EXERCISE REQUIREMENTS
1. Please transcribe the AWS tagging thread from "One really useful" up to and including "capacity you described.".
2. List the navigation links that follow "Hacker News" in the top header line of the AWS tagging thread.

TEXT BLOCK
----

Hacker News new | past | comments | ask | show | jobs | submit login
AWS Tagging Best Practices (cloudforecast.io)
129 points by toeknee123 on Aug 12, 2020 | hide | past | favorite | 36 comments



One really useful tool: setup a tag policy in your account / organization and make sure that all of your project teams have the ability to view it so finding non-compliant resources can be self-service without having a human in the loop:

https://docs.aws.amazon.com/organizations/latest/userguide/o...


You would think the most obvious feature of something called "tag policies" would be the ability to prevent creation of resources that violate the policy. Of course, due to the way the AWS APIs work, it can't do this. Such a disappointment in practice.

I do agree it is still useful in the capacity you described.


You can do this with enforced_for properties

https://docs.aws.amazon.com/organizations/latest/userguide/o...


This only applies to tagging operations, which are often separate from resource creation operations. For example, you can require a particular tag on an S3 bucket, but you can still just create a completely untagged bucket. The policy doesn't come into play unless you try to tag the bucket.


There are an increasing number of APIs where you can do this with IAM conditions but it’s definitely harder than it should be.

----

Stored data
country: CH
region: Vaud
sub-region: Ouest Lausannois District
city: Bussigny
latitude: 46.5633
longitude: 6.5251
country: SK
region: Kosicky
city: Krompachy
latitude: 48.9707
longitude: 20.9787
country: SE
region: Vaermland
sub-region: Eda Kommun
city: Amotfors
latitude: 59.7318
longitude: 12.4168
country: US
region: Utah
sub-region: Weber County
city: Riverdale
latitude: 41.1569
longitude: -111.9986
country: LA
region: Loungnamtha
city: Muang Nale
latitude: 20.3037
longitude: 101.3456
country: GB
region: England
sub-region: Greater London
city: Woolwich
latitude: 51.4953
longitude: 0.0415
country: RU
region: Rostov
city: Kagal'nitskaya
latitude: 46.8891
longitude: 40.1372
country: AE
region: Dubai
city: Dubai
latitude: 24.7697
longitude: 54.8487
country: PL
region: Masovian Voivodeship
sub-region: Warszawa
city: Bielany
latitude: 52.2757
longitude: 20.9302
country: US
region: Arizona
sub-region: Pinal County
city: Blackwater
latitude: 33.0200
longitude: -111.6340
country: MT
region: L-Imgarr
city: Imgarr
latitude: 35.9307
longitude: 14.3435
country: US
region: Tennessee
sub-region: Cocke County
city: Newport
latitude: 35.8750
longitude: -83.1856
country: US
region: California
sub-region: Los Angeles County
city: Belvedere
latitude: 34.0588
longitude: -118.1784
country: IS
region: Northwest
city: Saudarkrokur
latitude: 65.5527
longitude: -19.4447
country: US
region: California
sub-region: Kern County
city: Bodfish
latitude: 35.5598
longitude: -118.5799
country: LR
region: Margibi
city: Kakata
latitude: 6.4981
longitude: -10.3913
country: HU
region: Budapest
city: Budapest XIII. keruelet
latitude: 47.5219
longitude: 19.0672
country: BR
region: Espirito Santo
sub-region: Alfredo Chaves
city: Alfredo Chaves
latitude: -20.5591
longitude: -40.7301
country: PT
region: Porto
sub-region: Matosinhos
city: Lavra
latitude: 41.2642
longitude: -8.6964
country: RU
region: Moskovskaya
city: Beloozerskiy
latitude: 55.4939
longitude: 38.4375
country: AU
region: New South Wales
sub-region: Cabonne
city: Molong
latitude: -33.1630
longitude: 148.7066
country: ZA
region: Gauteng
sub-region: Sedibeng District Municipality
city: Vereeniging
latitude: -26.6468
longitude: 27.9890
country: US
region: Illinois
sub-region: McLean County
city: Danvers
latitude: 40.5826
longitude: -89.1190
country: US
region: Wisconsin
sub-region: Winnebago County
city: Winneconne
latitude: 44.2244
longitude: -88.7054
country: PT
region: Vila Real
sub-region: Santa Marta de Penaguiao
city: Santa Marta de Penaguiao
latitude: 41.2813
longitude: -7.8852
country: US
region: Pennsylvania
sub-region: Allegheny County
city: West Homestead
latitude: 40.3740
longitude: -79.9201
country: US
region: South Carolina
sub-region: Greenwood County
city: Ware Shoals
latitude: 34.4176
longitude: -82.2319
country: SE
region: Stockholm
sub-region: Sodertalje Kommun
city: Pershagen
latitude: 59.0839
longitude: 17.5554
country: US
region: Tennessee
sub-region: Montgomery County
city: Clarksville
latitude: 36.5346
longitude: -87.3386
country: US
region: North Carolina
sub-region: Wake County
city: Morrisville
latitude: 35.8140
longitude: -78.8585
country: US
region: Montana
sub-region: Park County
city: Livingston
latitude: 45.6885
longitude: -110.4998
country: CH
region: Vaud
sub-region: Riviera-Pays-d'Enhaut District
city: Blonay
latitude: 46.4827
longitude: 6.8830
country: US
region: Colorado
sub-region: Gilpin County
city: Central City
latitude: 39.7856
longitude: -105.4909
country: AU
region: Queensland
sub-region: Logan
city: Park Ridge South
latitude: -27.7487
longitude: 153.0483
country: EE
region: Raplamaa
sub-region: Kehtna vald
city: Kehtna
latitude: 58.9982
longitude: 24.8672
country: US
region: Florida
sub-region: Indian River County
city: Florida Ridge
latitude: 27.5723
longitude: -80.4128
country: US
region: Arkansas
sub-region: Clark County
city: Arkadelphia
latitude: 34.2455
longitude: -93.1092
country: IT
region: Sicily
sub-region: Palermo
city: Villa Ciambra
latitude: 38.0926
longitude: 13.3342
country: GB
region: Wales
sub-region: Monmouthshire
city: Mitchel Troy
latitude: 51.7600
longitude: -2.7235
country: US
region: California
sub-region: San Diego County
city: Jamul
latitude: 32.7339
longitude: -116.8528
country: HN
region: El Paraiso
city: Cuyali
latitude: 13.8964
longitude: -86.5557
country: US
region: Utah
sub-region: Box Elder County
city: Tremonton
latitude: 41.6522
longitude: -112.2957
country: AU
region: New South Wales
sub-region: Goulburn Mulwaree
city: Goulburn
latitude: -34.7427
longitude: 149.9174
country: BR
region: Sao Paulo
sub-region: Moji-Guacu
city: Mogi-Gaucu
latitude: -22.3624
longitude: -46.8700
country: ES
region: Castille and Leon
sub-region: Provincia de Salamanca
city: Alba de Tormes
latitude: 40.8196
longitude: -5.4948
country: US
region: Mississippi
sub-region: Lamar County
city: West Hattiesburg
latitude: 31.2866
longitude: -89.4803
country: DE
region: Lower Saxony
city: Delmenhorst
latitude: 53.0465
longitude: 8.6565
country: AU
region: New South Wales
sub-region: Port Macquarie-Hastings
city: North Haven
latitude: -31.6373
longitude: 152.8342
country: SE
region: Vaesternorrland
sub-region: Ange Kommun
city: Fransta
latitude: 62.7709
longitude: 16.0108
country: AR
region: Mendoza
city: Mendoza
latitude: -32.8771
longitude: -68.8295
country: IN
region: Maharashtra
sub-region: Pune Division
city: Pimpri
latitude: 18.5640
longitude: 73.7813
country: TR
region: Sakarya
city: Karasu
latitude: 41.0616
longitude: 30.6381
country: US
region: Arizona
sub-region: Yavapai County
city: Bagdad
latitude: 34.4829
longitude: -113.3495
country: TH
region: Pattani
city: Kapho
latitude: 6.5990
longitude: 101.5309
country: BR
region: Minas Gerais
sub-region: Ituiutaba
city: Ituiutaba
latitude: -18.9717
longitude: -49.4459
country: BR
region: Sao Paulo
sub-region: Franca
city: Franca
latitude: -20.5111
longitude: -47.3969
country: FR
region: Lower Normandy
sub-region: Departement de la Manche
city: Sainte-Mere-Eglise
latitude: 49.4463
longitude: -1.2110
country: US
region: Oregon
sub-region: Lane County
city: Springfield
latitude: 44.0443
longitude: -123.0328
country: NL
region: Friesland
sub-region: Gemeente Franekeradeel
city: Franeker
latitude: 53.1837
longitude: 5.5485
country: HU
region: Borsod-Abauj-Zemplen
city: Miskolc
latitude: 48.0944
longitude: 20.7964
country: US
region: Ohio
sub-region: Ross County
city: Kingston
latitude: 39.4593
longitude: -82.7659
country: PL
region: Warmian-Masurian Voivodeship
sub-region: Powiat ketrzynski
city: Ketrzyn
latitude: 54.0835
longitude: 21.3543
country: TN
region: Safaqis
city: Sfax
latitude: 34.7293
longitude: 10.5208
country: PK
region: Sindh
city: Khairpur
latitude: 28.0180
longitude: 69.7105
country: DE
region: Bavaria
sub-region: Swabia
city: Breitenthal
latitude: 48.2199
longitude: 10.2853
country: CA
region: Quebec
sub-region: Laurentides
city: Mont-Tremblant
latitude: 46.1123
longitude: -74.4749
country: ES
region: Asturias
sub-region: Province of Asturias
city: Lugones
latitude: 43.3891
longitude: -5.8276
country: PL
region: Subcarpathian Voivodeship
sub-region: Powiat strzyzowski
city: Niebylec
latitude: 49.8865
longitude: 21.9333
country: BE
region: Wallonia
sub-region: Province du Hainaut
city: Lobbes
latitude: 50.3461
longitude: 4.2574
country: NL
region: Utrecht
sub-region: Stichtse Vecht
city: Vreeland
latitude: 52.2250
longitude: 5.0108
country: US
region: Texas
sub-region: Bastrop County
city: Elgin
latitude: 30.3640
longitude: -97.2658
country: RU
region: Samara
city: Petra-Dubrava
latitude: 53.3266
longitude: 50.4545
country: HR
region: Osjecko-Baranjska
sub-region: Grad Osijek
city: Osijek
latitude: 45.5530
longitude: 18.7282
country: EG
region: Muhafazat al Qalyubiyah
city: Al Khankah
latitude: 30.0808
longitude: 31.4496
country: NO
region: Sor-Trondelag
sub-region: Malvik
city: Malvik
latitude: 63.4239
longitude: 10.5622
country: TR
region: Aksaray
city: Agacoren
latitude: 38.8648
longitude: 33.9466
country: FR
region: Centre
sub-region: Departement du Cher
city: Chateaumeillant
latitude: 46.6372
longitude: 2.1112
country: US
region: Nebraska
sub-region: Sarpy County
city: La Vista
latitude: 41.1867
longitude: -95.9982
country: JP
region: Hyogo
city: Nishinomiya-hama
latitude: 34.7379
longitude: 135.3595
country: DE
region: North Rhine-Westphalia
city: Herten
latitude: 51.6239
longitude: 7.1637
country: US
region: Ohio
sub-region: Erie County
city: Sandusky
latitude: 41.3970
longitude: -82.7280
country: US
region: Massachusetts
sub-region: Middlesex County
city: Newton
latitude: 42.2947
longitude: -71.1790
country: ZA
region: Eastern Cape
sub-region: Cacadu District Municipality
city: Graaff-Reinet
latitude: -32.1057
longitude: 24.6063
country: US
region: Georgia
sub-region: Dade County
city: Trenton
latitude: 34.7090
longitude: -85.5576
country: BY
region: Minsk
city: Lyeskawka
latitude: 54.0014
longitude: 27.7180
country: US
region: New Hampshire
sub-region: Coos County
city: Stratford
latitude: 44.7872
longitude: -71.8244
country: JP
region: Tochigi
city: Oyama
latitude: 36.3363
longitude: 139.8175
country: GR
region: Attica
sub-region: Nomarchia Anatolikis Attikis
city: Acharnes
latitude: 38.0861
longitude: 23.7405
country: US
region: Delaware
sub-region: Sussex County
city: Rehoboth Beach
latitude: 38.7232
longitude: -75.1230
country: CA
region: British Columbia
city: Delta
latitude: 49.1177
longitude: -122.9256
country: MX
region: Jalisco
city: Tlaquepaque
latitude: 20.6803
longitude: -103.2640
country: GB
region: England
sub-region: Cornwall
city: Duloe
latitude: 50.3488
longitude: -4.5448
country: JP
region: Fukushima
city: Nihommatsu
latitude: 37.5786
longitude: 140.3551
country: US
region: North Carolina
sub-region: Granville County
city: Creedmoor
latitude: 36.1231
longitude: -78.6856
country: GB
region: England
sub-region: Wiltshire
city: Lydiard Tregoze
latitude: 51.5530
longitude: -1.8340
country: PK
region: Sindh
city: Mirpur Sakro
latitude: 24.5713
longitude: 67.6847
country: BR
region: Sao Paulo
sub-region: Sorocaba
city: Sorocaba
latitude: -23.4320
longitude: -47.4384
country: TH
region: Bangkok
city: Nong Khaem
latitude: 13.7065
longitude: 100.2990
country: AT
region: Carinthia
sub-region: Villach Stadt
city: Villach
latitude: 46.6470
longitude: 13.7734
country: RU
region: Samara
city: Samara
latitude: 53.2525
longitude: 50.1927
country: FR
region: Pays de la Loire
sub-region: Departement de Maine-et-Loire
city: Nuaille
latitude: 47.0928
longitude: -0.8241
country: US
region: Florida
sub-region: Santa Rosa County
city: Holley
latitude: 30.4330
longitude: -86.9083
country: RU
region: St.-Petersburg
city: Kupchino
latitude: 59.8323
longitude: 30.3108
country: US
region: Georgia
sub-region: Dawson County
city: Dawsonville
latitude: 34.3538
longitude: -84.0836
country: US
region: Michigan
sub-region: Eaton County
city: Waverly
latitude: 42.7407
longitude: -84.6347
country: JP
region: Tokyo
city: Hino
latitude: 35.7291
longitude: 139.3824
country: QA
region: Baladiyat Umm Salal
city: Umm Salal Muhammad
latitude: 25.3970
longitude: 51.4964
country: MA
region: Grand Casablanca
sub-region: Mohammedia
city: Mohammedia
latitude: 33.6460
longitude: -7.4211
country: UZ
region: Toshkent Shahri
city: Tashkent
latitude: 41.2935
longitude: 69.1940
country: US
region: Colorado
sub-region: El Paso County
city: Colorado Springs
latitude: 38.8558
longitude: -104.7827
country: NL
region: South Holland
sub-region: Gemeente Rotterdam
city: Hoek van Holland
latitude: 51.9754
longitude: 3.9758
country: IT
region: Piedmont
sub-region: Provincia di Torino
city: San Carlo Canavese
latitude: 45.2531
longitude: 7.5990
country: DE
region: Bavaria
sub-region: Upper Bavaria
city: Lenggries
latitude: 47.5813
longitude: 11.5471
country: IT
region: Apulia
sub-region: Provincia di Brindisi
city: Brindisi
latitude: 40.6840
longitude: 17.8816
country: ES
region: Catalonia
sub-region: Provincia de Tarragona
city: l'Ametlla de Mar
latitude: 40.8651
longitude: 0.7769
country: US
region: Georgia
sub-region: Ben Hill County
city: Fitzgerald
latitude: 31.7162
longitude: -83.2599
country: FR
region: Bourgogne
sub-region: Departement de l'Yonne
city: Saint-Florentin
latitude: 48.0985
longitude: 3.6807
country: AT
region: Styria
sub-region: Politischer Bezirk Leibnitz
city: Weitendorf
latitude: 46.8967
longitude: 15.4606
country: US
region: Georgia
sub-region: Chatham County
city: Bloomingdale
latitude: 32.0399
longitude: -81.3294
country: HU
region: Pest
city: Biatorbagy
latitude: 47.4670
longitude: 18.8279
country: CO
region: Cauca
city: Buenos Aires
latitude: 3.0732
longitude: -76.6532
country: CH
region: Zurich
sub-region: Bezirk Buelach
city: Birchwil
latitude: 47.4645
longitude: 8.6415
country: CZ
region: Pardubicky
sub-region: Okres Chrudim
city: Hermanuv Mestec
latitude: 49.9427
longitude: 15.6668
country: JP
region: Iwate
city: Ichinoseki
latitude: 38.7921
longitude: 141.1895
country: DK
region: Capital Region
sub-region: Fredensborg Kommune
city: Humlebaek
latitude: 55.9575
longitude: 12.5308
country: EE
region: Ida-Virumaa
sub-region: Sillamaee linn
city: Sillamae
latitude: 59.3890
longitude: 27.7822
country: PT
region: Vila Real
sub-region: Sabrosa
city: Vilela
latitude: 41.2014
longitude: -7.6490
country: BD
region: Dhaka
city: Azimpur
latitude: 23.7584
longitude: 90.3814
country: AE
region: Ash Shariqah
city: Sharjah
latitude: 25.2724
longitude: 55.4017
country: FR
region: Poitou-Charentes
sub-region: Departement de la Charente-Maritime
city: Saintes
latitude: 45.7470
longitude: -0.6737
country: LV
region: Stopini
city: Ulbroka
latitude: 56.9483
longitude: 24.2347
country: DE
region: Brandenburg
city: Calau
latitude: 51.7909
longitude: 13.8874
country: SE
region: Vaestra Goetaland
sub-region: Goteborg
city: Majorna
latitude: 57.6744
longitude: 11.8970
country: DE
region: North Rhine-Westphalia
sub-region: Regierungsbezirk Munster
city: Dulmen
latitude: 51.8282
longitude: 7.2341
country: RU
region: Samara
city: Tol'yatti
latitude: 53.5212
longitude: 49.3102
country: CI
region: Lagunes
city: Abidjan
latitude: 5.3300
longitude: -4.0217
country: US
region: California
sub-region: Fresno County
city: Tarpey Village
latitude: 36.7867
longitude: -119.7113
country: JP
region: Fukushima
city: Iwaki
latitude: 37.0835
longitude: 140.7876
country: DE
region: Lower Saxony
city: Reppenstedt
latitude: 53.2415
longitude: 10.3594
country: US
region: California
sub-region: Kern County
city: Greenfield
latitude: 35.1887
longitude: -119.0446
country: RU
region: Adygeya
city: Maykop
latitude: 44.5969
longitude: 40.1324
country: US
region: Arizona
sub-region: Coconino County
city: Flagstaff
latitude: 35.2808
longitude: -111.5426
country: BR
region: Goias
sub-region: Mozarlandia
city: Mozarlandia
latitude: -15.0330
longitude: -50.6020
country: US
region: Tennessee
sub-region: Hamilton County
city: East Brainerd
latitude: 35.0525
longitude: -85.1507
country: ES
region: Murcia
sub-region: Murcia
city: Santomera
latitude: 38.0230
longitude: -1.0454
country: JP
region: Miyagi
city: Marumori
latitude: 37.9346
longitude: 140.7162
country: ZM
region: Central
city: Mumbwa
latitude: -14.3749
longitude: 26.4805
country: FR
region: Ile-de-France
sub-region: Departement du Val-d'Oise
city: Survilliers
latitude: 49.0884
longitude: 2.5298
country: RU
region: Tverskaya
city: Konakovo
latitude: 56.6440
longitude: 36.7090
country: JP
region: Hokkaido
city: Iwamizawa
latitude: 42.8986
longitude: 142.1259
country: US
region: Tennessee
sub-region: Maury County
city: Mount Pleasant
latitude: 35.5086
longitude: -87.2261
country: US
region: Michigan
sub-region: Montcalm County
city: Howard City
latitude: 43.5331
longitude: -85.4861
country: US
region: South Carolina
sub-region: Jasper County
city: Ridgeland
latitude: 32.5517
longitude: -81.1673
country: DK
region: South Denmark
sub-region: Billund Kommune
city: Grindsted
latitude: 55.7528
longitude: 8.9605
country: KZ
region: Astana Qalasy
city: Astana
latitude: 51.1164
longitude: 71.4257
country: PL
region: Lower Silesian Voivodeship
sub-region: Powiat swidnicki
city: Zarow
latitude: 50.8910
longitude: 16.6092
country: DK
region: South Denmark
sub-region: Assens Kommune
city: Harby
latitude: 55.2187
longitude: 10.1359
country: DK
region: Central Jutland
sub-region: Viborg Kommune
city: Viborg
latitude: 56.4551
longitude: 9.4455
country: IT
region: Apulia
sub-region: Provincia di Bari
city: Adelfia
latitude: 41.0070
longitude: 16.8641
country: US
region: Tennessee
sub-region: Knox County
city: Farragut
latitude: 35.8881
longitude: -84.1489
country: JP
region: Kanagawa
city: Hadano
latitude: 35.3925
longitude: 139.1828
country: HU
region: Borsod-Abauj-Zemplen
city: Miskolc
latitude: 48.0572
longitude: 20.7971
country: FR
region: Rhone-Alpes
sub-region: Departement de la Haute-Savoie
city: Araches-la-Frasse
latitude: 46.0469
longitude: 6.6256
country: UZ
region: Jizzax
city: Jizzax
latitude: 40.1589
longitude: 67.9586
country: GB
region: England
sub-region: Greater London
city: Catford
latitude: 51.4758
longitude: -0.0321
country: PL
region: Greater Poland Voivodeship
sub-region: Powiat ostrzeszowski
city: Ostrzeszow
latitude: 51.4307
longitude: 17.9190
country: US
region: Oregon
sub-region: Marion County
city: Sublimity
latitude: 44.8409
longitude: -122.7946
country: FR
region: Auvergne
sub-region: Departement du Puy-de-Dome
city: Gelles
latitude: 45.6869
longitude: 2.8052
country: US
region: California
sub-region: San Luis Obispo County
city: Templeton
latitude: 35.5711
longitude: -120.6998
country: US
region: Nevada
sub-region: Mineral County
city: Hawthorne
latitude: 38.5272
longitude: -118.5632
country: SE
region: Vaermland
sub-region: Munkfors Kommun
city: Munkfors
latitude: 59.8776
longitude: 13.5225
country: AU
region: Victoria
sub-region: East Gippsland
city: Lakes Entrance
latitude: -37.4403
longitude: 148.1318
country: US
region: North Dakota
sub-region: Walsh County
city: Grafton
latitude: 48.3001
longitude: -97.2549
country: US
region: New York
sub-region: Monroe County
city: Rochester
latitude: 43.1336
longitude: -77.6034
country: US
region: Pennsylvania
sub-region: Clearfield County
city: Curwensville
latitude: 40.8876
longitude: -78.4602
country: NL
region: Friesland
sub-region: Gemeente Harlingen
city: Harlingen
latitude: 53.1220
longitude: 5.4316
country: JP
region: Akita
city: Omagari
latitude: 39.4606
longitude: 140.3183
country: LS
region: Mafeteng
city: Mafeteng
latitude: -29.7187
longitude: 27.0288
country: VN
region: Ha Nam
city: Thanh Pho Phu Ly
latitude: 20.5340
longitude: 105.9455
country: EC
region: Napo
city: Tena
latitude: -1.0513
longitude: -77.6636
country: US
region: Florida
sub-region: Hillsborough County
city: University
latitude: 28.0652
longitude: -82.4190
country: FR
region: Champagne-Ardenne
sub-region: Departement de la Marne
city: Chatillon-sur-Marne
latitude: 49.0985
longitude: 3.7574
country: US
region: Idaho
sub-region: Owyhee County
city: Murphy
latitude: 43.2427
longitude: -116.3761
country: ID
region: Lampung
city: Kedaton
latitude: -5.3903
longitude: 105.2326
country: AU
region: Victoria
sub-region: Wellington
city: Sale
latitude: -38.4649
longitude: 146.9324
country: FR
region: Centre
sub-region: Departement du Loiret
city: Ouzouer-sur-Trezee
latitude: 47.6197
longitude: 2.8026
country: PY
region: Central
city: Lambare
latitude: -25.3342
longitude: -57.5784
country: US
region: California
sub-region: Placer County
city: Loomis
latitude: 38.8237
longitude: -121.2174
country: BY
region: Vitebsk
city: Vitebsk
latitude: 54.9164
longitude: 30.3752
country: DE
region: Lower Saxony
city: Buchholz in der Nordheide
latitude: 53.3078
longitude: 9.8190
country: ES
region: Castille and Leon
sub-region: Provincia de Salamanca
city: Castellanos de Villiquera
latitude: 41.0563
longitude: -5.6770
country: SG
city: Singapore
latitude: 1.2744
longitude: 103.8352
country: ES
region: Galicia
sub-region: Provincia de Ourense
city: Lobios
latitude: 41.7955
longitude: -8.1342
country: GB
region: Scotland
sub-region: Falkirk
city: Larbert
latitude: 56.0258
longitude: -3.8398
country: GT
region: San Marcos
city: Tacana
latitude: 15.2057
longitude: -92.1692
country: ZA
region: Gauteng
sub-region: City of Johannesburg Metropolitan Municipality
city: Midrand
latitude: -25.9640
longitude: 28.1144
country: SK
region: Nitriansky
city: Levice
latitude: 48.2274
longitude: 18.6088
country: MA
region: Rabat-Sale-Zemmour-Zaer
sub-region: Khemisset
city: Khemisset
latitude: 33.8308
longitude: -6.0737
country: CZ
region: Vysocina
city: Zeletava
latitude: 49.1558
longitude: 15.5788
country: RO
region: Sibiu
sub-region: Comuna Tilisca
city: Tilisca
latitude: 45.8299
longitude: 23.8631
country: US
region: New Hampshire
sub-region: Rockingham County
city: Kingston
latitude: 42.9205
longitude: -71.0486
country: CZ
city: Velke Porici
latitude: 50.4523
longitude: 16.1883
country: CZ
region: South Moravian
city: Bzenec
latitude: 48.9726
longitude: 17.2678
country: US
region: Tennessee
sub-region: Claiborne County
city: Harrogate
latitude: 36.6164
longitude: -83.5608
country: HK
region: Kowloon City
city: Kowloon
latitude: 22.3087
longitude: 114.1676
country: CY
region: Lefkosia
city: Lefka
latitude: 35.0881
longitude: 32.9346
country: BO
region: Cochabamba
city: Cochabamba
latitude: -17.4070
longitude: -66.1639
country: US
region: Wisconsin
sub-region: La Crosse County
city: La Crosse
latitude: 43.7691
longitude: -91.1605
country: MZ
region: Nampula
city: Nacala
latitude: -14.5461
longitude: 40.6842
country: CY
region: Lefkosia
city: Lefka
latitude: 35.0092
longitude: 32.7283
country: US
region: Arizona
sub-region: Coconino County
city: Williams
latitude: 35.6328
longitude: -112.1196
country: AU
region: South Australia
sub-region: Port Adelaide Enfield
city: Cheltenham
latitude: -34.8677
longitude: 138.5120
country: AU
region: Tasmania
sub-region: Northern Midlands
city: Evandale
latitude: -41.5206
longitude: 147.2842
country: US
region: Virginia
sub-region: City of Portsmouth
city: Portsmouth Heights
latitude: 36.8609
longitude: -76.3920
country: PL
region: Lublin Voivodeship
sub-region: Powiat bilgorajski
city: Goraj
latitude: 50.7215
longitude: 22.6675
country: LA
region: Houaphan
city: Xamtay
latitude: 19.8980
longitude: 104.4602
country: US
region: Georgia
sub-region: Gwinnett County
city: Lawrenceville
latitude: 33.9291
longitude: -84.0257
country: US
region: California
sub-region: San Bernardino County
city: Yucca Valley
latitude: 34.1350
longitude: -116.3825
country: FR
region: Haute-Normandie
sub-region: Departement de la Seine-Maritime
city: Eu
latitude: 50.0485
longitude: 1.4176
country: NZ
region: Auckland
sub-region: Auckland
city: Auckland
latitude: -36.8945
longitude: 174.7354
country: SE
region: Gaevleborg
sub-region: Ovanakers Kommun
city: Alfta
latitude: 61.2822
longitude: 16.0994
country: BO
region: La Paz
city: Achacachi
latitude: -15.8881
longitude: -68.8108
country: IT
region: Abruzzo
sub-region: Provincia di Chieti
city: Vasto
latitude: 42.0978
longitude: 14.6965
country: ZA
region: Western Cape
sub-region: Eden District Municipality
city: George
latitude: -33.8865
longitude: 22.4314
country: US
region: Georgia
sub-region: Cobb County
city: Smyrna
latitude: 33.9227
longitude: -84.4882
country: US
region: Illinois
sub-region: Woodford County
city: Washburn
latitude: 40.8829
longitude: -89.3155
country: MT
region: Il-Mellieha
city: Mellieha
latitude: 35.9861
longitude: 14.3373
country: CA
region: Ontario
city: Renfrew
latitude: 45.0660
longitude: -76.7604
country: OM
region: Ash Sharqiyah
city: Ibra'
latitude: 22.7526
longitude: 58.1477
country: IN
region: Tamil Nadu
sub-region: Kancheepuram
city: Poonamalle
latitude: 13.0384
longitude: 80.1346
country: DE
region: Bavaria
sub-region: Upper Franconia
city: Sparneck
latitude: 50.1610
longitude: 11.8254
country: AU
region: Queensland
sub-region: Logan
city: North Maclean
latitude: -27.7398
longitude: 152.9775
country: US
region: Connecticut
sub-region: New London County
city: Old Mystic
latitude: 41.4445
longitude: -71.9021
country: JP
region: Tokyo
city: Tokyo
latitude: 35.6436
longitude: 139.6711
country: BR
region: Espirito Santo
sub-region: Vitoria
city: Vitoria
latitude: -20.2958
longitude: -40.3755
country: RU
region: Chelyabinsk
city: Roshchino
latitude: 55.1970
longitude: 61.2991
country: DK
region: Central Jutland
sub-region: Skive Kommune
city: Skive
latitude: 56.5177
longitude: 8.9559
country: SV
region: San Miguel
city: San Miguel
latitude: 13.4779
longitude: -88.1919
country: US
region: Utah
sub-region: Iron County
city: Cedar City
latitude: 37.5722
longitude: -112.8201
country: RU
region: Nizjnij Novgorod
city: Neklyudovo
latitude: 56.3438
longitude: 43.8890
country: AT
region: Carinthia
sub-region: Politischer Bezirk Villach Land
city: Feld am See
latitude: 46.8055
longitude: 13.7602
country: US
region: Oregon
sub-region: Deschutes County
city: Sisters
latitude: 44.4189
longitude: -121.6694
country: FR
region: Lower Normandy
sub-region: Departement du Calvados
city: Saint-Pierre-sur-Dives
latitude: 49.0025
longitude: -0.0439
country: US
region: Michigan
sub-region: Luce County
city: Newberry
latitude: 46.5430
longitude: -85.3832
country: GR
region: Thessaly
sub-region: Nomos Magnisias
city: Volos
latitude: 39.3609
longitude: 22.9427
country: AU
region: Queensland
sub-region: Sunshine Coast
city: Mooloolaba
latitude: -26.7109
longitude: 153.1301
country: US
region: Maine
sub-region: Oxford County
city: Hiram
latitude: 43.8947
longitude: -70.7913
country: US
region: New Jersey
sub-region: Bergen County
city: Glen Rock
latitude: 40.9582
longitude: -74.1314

----

SOLUTION LIST
1.
One really useful tool: setup a tag policy in your account / organization and make sure that all of your project teams have the ability to view it so finding non-compliant resources can be self-service without having a human in the loop:

https://docs.aws.amazon.com/organizations/latest/userguide/o...


You would think the most obvious feature of something called "tag policies" would be the ability to prevent creation of resources that violate the policy. Of course, due to the way the AWS APIs work, it can't do this. Such a disappointment in practice.

I do agree it is still useful in the capacity you described.

2. new, past, comments, ask, show, jobs, submit, login